While there has been notable increase in the amount of climate finance available, globally, the funding gap remains well below the scale required to facilitate significant momentum in action. Resource mobilisation has been challenging and disbursement has been slow. This is particularly true for developing nations that continue to face access and affordability challenges. To address some of the frustrations experienced, efforts must be made to ensure a non-monopolistic approach to climate finance to ensure a consistent flow of resources.

The African case is unique and requires equally unique solutions that can be customised to the regional context to adequately support National Development Strategies. Africa must develop its own financial instruments to promote domestic resource mobilisation tailored to the African context. A diversified financial model that draws from public and private sources is necessary to bridge the gap between traditional climate finance and support 21st century needs.

The journey to climate response can easily be overwhelming and requires collaboration on many fronts. As the biggest multilateral institution on climate finance, the World Bank is committed to dedicating 45 percent of its annual funding to climate change, to be equally split between adaptation and mitigation, by 2025. The World Bank can use its convening power, to prioritise adaptation and resilience, especially in Africa, including by building early warning systems. These priorities are in line with the new mission and vison of the Bank to eradicate extreme poverty and foster shared prosperity on a liveable planet.  

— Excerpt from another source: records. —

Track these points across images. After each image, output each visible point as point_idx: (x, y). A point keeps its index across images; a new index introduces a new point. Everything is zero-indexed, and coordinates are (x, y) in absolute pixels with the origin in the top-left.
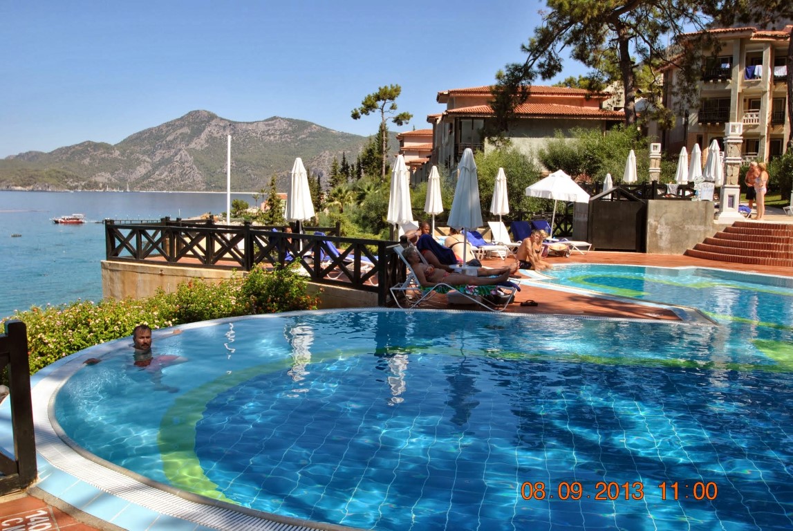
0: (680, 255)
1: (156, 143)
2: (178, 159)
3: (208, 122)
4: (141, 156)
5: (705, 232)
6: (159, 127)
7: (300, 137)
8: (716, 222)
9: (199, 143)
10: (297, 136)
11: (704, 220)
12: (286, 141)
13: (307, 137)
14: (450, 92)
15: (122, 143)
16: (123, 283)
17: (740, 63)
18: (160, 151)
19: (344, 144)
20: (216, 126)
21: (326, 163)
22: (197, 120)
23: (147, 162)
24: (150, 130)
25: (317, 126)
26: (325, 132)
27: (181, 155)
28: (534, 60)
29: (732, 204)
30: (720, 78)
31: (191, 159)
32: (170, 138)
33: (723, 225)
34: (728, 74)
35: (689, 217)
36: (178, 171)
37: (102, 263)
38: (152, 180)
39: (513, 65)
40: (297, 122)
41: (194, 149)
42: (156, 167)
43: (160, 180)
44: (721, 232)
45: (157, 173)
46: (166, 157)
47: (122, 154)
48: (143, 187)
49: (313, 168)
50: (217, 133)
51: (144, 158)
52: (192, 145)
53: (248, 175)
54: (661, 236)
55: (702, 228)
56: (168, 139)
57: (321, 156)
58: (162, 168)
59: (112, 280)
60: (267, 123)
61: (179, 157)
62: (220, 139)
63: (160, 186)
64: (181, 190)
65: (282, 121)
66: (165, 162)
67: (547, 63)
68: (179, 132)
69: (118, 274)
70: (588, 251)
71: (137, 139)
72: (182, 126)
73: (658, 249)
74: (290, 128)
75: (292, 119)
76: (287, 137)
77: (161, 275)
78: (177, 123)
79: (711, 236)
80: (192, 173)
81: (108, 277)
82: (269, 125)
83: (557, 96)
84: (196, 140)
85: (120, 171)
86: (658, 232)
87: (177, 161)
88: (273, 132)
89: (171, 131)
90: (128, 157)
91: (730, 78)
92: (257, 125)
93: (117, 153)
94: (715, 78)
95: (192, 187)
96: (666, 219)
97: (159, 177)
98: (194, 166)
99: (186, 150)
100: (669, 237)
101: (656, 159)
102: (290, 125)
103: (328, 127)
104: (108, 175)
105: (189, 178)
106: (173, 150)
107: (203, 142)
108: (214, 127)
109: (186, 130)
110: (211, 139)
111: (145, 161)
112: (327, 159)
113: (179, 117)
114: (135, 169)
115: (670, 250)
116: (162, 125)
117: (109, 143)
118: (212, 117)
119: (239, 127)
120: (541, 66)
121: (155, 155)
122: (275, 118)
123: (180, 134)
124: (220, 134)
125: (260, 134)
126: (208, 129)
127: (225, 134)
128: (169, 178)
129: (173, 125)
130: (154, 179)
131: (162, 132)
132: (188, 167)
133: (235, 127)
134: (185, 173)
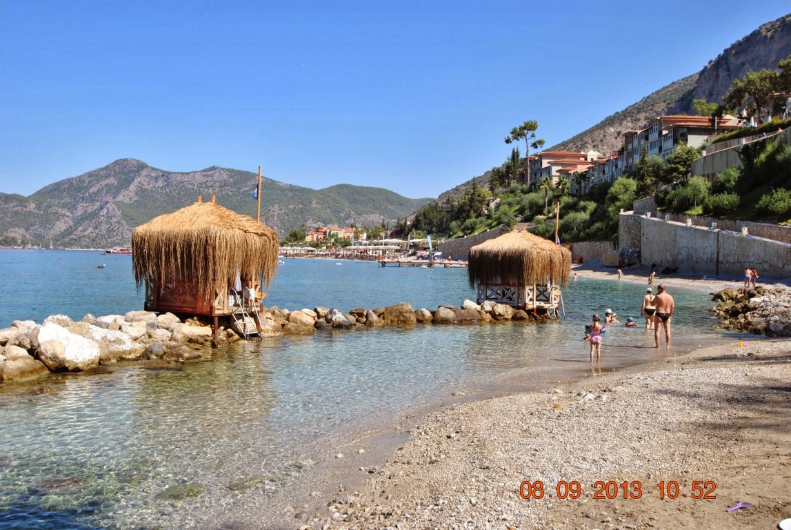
1: (78, 196)
2: (104, 214)
3: (138, 171)
4: (59, 210)
6: (80, 177)
7: (243, 190)
9: (127, 196)
10: (239, 189)
12: (227, 194)
13: (250, 190)
15: (36, 194)
18: (82, 205)
19: (293, 198)
20: (146, 176)
21: (275, 219)
22: (126, 170)
23: (67, 217)
24: (70, 181)
25: (262, 177)
26: (271, 184)
27: (108, 208)
31: (118, 213)
32: (93, 190)
36: (104, 227)
38: (74, 237)
40: (240, 173)
41: (122, 202)
42: (78, 222)
43: (84, 236)
45: (80, 228)
46: (90, 211)
47: (38, 207)
48: (65, 245)
50: (148, 185)
51: (64, 212)
52: (120, 198)
56: (91, 191)
57: (269, 210)
58: (85, 223)
60: (204, 173)
61: (105, 210)
62: (152, 191)
63: (84, 243)
65: (222, 171)
66: (89, 216)
68: (104, 182)
71: (55, 190)
72: (107, 176)
74: (231, 180)
75: (233, 170)
76: (228, 189)
78: (101, 173)
80: (121, 229)
82: (207, 176)
84: (124, 192)
85: (37, 226)
87: (103, 216)
88: (212, 183)
89: (95, 182)
90: (44, 211)
92: (194, 176)
93: (32, 205)
95: (119, 245)
97: (83, 234)
98: (123, 221)
99: (113, 203)
102: (231, 177)
103: (273, 179)
104: (22, 231)
105: (116, 235)
106: (98, 204)
107: (132, 194)
108: (144, 178)
109: (112, 181)
110: (141, 191)
111: (64, 215)
112: (276, 214)
113: (104, 166)
114: (54, 225)
116: (84, 175)
117: (22, 195)
118: (142, 166)
119: (172, 177)
121: (76, 209)
122: (213, 168)
123: (106, 185)
124: (152, 185)
125: (197, 186)
126: (137, 180)
127: (157, 186)
128: (94, 235)
129: (96, 175)
130: (76, 235)
131: (84, 183)
132: (116, 223)
133: (168, 179)
134: (112, 229)
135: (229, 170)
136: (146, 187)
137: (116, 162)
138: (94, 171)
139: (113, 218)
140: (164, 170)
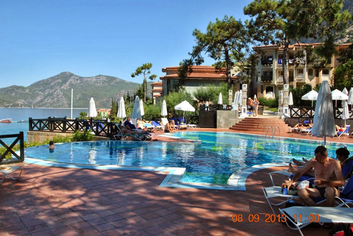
0: (228, 129)
1: (46, 87)
2: (56, 94)
3: (70, 77)
4: (39, 92)
5: (236, 121)
6: (47, 79)
7: (112, 84)
8: (239, 118)
9: (65, 87)
10: (110, 84)
11: (235, 117)
13: (114, 84)
14: (167, 68)
15: (30, 86)
16: (35, 138)
17: (276, 58)
18: (47, 90)
19: (131, 87)
22: (65, 76)
23: (42, 95)
24: (43, 80)
25: (119, 79)
26: (123, 82)
27: (57, 92)
28: (194, 58)
29: (244, 111)
30: (269, 64)
31: (62, 93)
32: (52, 84)
33: (242, 119)
34: (271, 62)
35: (230, 116)
36: (56, 99)
37: (28, 132)
39: (186, 60)
40: (110, 77)
41: (63, 89)
42: (45, 97)
43: (48, 103)
44: (241, 121)
45: (46, 100)
46: (51, 93)
47: (30, 91)
48: (40, 106)
49: (117, 98)
52: (62, 87)
53: (87, 101)
54: (221, 122)
55: (235, 120)
57: (121, 92)
58: (48, 97)
59: (31, 138)
61: (56, 92)
62: (75, 85)
63: (47, 106)
64: (57, 108)
65: (103, 77)
66: (50, 95)
67: (198, 59)
68: (57, 81)
69: (33, 136)
70: (196, 128)
71: (37, 85)
72: (58, 79)
73: (221, 127)
74: (107, 80)
75: (108, 76)
76: (106, 84)
77: (48, 135)
78: (56, 77)
79: (238, 123)
80: (62, 100)
81: (29, 137)
82: (97, 78)
83: (209, 70)
84: (64, 85)
85: (29, 99)
86: (220, 121)
87: (55, 95)
88: (99, 81)
89: (53, 81)
90: (32, 93)
91: (272, 64)
92: (92, 79)
93: (28, 91)
94: (267, 64)
95: (62, 106)
96: (223, 117)
97: (47, 102)
98: (63, 97)
99: (60, 90)
100: (224, 123)
101: (231, 96)
102: (107, 79)
103: (124, 80)
104: (23, 101)
105: (61, 102)
106: (54, 90)
107: (67, 86)
108: (72, 80)
109: (60, 81)
110: (71, 85)
111: (40, 94)
113: (57, 75)
114: (36, 98)
115: (225, 127)
116: (49, 78)
117: (24, 86)
118: (72, 75)
119: (84, 79)
120: (196, 60)
121: (45, 92)
122: (100, 75)
123: (57, 82)
124: (75, 82)
125: (94, 82)
126: (70, 80)
127: (77, 83)
128: (52, 102)
129: (53, 78)
130: (44, 102)
131: (49, 81)
132: (60, 97)
133: (82, 80)
134: (59, 100)
135: (106, 76)
136: (73, 83)
137: (61, 73)
138: (53, 77)
139: (59, 95)
140: (80, 76)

Furthermore, the upcoming UNCCD COP15 provides an opportunity to address the urgency of drought and land degradation. We need a global approach to address the intertwined challenges of food insecurity, illegal migration, and other climate related social and political challenges. In this respect, mobilising necessary capacities and financial resources for the implementation of the Great Green Wall for the Sahara and Sahel Initiative will be a good  investment for both climate and people.

Finally, Instruments such as the soon-to-be-launched Loss and Damage Fund will certainly go a long way to support one aspect of response, but solutions must be complementary and all encompassing. There is an opportunity to strengthen the global preparedness to respond by improving all aspects of finance to ensure efficiency and effectiveness in climate action.